In general, participants seemed impressed with the demo and the quality of the MT output. Representatives of European universities teaching subtitling to their students acknowledged that post-editing will have an important role to play in the future of the industry and were very interested in hearing our thoughts on it. We were also invited to give presentations on post-editing to their students, some of which have already been scheduled.
Q13: Where can readers go to find out more about this project?
The best source of information on the project is the project website: http://www.sumat-project.eu. We have recently re-designed it, making it easier to navigate. One can also access our live demo through it and will eventually be able to access the online service itself.
Q14: Is there anything readers can do if they wish to get involved in the project?
Although the project is almost complete, with less than half a year to go, contributions are more than welcome both until project end and beyond.
Once people have started using the live demo (or, later on, the service itself), any type of feedback would be beneficial to us, especially if specific examples of files, translations, etc. are mentioned. We plan to continue improving our systems’ output after the end of the project, as well as add more language pairs, depending on the data and resources we will have available. As we all know, professional human evaluation is time-consuming and costly, so we would love to hear from all translators that end up using the service – both about the good and the bad, but especially about the bad, so we can act on it!
Q15: If you could translate any subtitling of your choice using SUMAT what would it be?

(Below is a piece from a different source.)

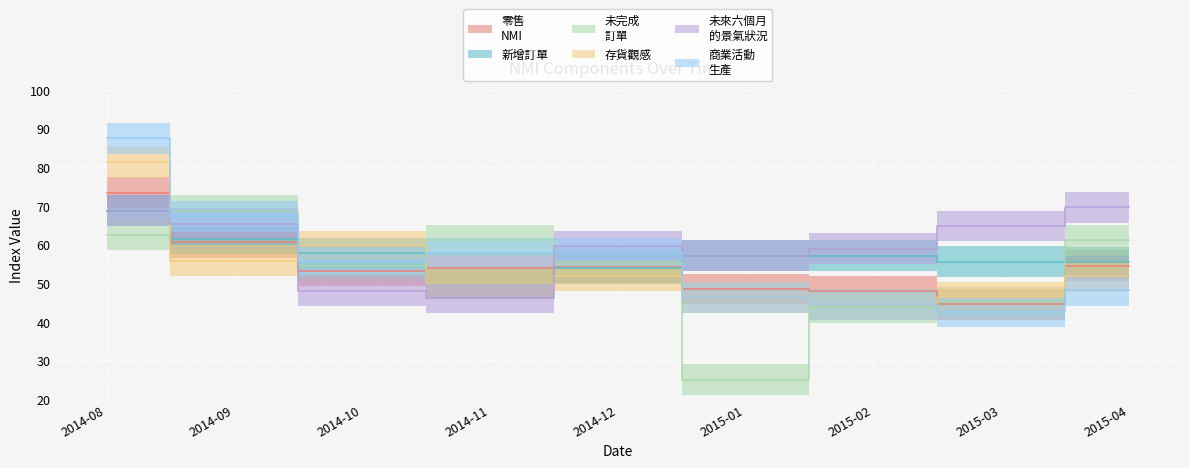

What is the label of the 5th point from the left?

2014-12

Obviously MT output is most useful to the translator when its accuracy is at its highest. From our evaluation of the SUMAT systems so far, we have noticed trends that indicate that scripted material is translated with higher accuracy than unscripted material. This is something that we are looking at in detail during the second round of evaluations that are now underway, but it is not surprising. MT fares better with shorter textual units that have a fairly straightforward syntax. If there are a great deal of disfluencies, as one typically finds in free speech, the machine may struggle with these, so I’m expecting our experiments to confirm this. I suppose we will need to wait until March 2014 when our SUMAT evaluation will be completed before I can give you a definite answer to this question.
Thanks again to Yota for agreeing to the Q&A and for providing such informative answers.